**EXERCISE TASKS:**
1) Answer each of the following from the article on the cinema ticket tax:
(a) At which festival did the ticket tax become a hot topic of conversation?
(b) Since which decade has France used this approach?
(c) Which film became the first Emirati film to open ADFF?
2) Pick up the article on the cinema ticket tax where it stops and keep it going.

SELECTED EXTRACT Start Marker

The idea of imposing a cinema “ticket tax” to help fund local film production has been ruffling a few feathers recently.
It became a hot topic of conversation at the Abu Dhabi Film Festival last month after an editorial in The National included it in a range of suggestions for building up the country's film industry.
The topic came up again at last week's Abu Dhabi Media Summit, when the leading Emirati director Ali F Mostafa – whose film From A to B this year became the first Emirati film to open ADFF – came out in favour of the idea.
The idea is that a small levy would be added to every cinema ticket bought in the country, with the money that is raised used to pay for more local filmmaking.
It’s an approach that’s been in place since the 1940s in France, which has the world’s third-largest movie industry by volume, after Hollywood and Bollywood.
We turned to the French audio-visual cultural attaché for the Arabian Gulf, Mohamed Bendjebbour, to find out more about the concept.

SELECTED EXTRACT End Marker
RECORDS SHOWN Start Marker

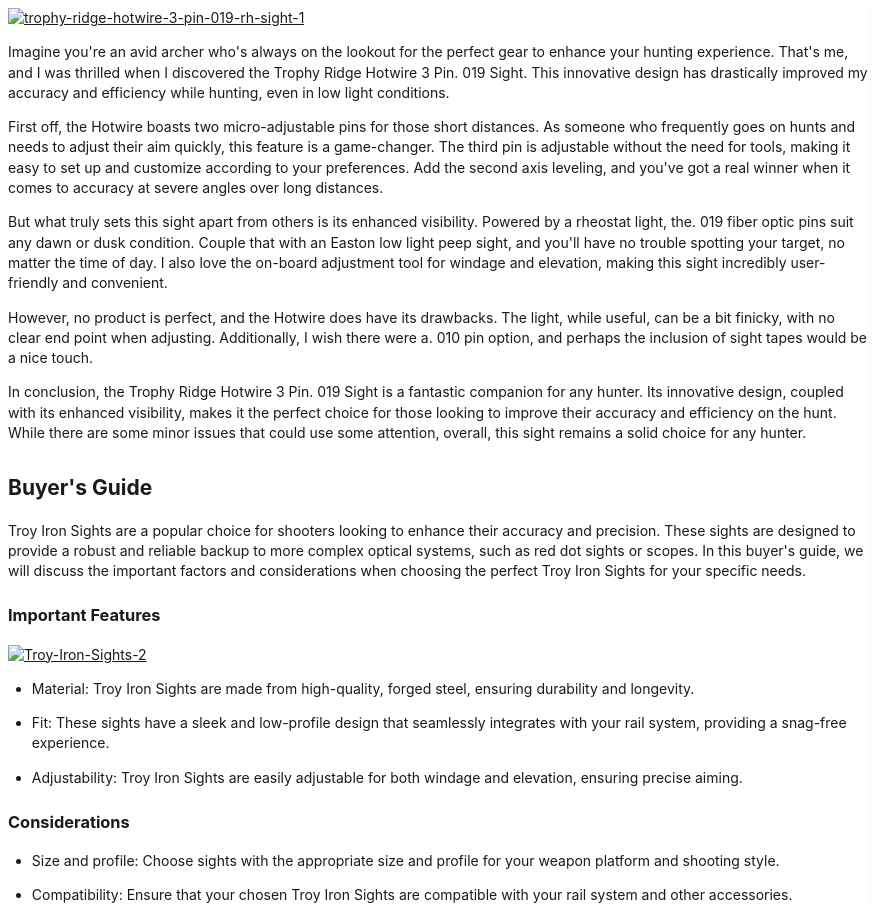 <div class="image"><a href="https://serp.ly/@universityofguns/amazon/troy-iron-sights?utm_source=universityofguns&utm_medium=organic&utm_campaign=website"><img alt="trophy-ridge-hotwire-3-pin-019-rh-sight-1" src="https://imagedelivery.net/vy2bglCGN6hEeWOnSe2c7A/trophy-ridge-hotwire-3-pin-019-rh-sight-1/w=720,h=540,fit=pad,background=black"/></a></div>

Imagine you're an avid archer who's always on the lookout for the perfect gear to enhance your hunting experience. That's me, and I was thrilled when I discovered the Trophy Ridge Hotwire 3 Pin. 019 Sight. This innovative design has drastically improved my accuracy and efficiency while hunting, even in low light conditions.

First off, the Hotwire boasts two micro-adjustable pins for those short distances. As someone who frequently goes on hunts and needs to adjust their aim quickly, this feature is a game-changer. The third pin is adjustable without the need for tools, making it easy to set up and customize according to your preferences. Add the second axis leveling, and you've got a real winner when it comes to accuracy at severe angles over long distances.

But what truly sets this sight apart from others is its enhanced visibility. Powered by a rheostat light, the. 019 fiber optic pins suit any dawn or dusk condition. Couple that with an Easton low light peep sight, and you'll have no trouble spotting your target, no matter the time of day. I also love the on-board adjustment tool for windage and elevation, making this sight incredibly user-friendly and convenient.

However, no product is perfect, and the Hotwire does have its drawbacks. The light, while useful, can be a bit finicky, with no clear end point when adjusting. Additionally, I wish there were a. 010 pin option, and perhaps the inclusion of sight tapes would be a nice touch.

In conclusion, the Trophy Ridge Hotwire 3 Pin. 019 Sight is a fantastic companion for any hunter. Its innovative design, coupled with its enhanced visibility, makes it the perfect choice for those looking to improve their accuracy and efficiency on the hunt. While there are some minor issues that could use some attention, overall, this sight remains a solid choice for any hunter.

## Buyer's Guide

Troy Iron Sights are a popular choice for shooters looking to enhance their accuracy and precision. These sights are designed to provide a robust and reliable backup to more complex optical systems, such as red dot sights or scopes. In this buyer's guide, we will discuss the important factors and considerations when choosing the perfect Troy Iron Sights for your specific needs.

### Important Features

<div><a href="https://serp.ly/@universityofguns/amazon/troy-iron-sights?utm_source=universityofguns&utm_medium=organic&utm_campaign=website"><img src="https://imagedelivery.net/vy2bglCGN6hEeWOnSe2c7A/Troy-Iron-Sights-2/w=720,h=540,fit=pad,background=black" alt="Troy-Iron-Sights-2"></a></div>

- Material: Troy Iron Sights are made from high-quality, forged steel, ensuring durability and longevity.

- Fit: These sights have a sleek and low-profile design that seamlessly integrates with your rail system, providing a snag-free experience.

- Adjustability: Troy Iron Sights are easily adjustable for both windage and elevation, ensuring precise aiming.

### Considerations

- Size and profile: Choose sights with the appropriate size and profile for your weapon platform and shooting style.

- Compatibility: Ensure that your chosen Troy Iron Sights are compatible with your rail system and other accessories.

RECORDS SHOWN End Marker

**EXERCISE RESPONSES:**
1)
(a) The Abu Dhabi Film Festival.
(b) The 1940s.
(c) From A to B.

2)
“After the Second World War, [the French president Charles] de Gaulle created a number of measures to kick-start the country’s economy, including its cinema,” he says. “Basically, France wanted to protect its cinema industry from being invaded by Hollywood, and thought the best way of doing that is to say: ‘OK – the more successful Hollywood is in France, the more money we’ll have for our local cinema.’ ”
About 80 cents (Dh3) is taken from each ticket sold in French commercial cinemas – art house and community cinemas are exempt – and a similar levy is imposed on DVD sales and TV advertising revenue from films. The money is invested in the French film industry.
Thanks to this tax, Bendjebbour notes that 80 per cent of funding for the French film industry comes not from the government as such, but directly from the industry itself.
“There are two types of support – automatic and selective,” he says. “Automatic is based on the history of the production company. Good box-office returns mean you will automatically get money for your next film and the funding can be used for development, production and even exhibition.
“Secondly, there’s selective support, decided by committees who read scripts and help the interesting ones, so this helps the emerging pool of filmmakers. It’s purely based on the quality of the idea.”
The French industry certainly seems to have benefited from the ticket tax. It produces 272 films a year, is the world’s biggest co-producer and distributor of Arab, Vietnamese and African cinema through a wealth of bilateral co-production treaties, and has a cinema market that is made up of 40 per cent home-produced films.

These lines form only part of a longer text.